- _Work to be completed_:
Which lines in the records below contain the word "weight"? Copy each one.

- _Entries shown_:

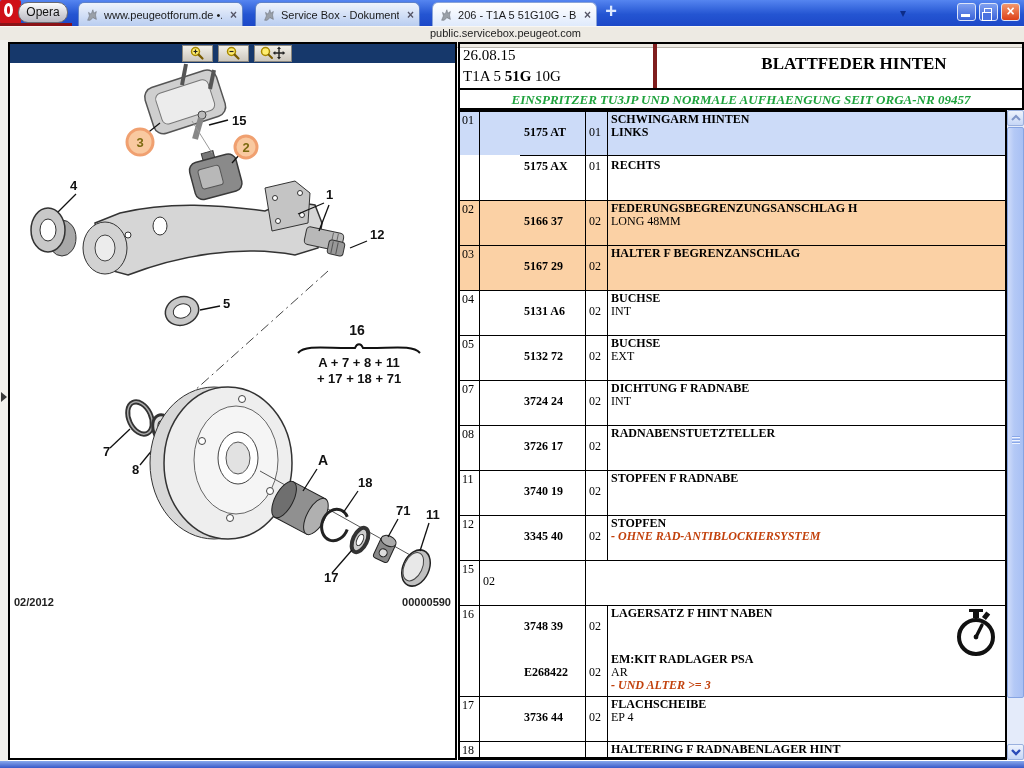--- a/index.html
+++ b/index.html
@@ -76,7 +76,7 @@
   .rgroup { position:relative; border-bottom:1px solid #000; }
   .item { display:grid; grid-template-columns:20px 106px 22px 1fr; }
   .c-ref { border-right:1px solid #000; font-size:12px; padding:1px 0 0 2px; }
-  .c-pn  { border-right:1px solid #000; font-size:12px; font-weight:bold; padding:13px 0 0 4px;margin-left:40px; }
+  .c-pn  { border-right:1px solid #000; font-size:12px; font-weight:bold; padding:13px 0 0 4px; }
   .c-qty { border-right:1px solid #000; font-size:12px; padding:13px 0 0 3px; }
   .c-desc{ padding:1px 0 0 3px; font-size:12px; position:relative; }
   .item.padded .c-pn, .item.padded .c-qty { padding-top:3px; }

==

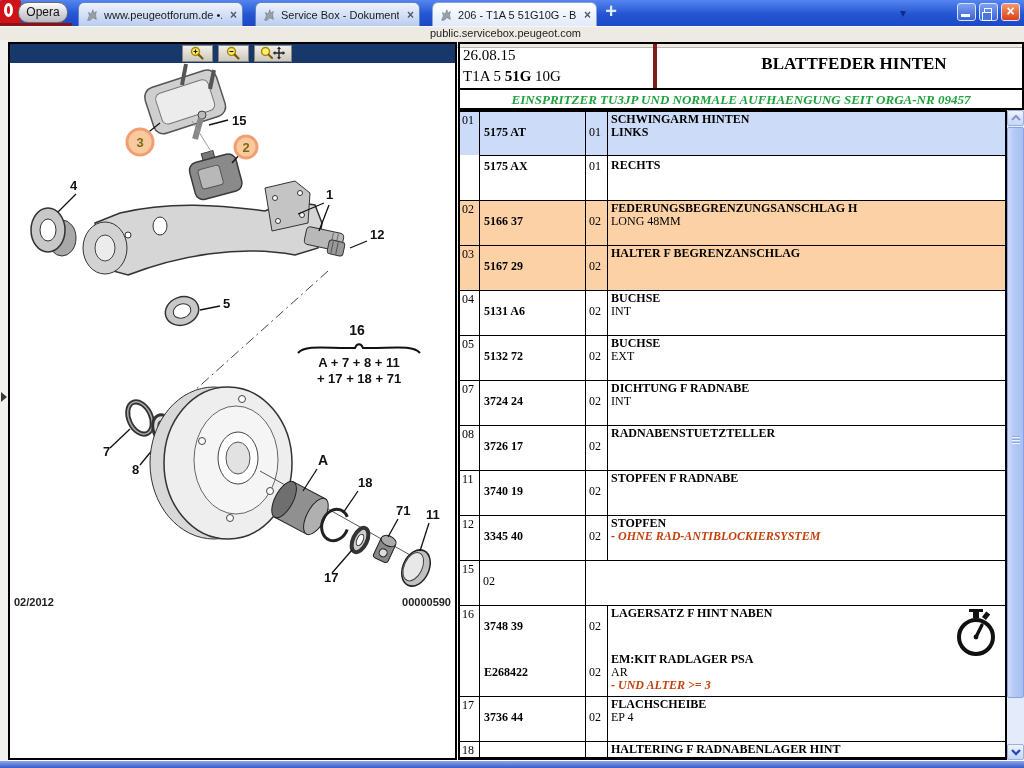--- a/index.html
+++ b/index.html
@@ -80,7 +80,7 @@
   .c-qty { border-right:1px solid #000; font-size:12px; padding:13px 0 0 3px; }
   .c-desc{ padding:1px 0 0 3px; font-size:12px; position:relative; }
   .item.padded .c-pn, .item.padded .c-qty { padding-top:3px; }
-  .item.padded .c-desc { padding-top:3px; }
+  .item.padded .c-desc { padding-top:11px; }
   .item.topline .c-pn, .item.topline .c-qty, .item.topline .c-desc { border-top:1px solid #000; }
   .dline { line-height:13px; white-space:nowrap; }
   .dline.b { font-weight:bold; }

- _Answer to this exercise_:
-  .c-pn  { border-right:1px solid #000; font-size:12px; font-weight:bold; padding:13px 0 0 4px;margin-left:40px; }
+  .c-pn  { border-right:1px solid #000; font-size:12px; font-weight:bold; padding:13px 0 0 4px; }
   .dline.b { font-weight:bold; }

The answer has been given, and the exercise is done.